O Acre teve a oportunidade de apresentar as experiências que levaram à criação da política pública estadual para pessoas em situação de rua.

Com o objetivo de colaborar com a criação de estratégias que minimizem os danos decorrentes do uso de drogas e índices de infecção pelo vírus HIV, foram realizados na última semana o IX Encontro Norte de Redução de Danos (Enord) e o III Seminário de Articulação em Saúde e Direitos Humanos Regional Norte, em Guajará-Mirim (RO). 

Susie Lamas, chefe da Divisão do Eixo de Políticas Públicas para a Primeira Infância, População e Situação de Rua e Prevenção à Drogadição, vinculada ao gabinete da vice-governadoria, participou do evento, que reuniu diversos representantes de instituições da região.

“A inclusão dessas pessoas tem sido uma prioridade das políticas públicas do Acre.
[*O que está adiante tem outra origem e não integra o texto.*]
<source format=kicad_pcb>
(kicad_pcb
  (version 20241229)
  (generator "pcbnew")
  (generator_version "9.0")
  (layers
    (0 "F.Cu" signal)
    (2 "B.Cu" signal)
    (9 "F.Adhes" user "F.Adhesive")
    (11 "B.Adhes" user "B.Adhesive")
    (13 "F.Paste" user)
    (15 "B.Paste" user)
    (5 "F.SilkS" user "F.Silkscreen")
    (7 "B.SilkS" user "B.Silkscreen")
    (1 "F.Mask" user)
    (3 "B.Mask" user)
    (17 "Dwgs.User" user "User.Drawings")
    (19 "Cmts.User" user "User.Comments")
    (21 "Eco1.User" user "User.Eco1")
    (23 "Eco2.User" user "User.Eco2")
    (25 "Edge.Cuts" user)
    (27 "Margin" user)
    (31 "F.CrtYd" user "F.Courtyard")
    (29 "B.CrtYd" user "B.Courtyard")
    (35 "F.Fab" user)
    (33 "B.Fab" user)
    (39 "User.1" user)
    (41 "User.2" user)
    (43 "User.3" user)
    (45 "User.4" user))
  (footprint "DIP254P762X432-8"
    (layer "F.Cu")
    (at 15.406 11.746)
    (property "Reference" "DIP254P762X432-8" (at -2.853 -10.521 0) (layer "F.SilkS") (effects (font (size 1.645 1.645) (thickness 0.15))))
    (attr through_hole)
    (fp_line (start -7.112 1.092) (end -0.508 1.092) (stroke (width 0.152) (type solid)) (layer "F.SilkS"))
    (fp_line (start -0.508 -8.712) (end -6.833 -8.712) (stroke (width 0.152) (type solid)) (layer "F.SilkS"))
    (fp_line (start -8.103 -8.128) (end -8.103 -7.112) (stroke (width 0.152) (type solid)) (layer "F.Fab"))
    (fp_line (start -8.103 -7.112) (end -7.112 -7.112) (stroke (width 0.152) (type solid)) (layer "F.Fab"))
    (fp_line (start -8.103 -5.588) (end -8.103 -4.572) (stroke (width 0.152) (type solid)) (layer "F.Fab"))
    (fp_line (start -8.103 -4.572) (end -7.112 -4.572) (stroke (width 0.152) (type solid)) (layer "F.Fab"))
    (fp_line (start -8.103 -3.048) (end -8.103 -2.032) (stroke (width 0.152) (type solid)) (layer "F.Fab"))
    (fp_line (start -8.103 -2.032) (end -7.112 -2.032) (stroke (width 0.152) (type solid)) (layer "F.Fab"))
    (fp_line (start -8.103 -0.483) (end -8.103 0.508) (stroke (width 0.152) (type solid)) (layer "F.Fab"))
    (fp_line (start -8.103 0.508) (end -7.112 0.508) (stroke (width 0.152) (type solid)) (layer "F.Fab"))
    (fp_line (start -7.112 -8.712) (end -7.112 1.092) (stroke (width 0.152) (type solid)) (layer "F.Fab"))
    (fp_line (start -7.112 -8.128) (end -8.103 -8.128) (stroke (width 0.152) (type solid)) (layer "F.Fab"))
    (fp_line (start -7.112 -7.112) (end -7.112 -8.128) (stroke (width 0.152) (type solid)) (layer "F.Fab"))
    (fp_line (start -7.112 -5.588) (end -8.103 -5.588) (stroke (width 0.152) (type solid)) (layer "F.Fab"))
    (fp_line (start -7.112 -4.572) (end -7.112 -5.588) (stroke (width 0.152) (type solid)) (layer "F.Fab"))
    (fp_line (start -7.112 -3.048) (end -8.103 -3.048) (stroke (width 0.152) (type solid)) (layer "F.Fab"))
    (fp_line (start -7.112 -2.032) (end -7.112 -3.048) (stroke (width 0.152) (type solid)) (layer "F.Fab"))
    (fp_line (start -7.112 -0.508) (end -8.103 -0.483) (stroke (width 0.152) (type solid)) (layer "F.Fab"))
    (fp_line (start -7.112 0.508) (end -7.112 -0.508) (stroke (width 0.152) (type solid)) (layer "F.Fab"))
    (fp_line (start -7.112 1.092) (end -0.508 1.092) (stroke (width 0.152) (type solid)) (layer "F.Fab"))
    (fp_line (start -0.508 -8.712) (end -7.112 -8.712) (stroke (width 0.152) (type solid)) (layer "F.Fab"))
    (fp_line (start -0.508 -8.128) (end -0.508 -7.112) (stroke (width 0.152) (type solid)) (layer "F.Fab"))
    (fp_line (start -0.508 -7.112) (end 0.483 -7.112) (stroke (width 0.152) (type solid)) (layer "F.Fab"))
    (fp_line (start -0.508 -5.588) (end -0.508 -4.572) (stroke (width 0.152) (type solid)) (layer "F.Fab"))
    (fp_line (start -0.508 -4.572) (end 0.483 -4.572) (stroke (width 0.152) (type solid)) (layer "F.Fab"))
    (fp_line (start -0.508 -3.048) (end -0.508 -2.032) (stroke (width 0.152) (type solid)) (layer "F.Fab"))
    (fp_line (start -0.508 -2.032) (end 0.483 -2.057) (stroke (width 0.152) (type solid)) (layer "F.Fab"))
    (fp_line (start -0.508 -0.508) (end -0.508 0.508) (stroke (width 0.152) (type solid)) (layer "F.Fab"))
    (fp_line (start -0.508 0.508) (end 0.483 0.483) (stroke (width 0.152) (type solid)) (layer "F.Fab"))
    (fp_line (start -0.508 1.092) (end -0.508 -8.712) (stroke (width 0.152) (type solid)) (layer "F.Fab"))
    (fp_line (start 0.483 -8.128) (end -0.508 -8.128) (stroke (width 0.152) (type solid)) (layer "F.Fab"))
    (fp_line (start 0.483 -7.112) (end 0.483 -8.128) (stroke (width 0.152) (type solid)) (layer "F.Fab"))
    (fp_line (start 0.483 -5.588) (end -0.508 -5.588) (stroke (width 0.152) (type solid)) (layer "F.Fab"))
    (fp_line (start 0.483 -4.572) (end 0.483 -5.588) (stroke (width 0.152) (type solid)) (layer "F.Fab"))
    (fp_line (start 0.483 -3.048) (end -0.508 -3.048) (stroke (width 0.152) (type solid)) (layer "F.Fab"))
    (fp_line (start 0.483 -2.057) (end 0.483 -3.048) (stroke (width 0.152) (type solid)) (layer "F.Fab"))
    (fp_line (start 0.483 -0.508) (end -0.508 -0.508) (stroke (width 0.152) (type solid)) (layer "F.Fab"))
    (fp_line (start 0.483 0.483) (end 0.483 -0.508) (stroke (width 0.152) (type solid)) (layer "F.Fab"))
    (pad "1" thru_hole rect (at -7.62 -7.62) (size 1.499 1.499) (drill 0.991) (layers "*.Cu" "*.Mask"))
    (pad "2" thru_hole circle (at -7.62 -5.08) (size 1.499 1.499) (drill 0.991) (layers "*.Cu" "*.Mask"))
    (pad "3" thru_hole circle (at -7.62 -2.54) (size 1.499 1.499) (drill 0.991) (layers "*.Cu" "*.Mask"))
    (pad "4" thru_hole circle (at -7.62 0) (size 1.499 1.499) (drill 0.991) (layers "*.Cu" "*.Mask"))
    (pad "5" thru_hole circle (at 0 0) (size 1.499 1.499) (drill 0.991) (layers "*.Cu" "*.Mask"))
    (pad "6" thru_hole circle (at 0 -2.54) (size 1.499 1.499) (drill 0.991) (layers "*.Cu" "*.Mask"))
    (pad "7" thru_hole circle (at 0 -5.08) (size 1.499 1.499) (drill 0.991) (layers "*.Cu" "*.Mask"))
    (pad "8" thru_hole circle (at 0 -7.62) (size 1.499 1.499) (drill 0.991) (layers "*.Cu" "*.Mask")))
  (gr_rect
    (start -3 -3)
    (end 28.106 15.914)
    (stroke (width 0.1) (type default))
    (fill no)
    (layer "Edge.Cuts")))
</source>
Todo o processo, iniciado lá em 2015 até chegarmos à publicação da Lei Estadual em 2017, voltada a esse público, foi relatado como uma experiência de sucesso durante o evento”, frisou.

Por meio do gabinete da vice-governadoria, foi feita toda a articulação com órgãos governamentais e não governamentais para que se chegasse a outra conquista do Acre recente: a criação do Comitê Intersetorial de Acompanhamento e Monitoramento da Pessoa em Situação de Rua. “Isso significa que hoje o estado possui a sua lei, um plano aprovado em audiência pública e a oficialização de um comitê gestor, sem deixarmos de frisar que o Acre é o único estado da Região Norte que possui uma política para as pessoas em situação de rua”, completou Susie.

Segundo o coordenador do evento, Álvaro Mendes, foram convidados movimentos sociais e coordenações dos sete estados da Região Norte, além da Unesco, departamentos da ONU e várias outras instituições. “Isso é muito importante porque é daqui que sairá a carta em que se apresentará para controles sociais a política de redução de danos para pessoas que fazem o uso de drogas”, informou.

Domiciano Siqueira, consultor do Ministério de Justiça e da Secretaria Nacional de Direitos Humanos, que participou do encontro, completou: “A Região Norte do Brasil foi a que mais popularizou esses temas inserindo debates nesse sentido, e isso é fundamental. Continua sendo desafio esse enfrentamento como no caso das drogas no sentido de valorização dos direitos humanos”.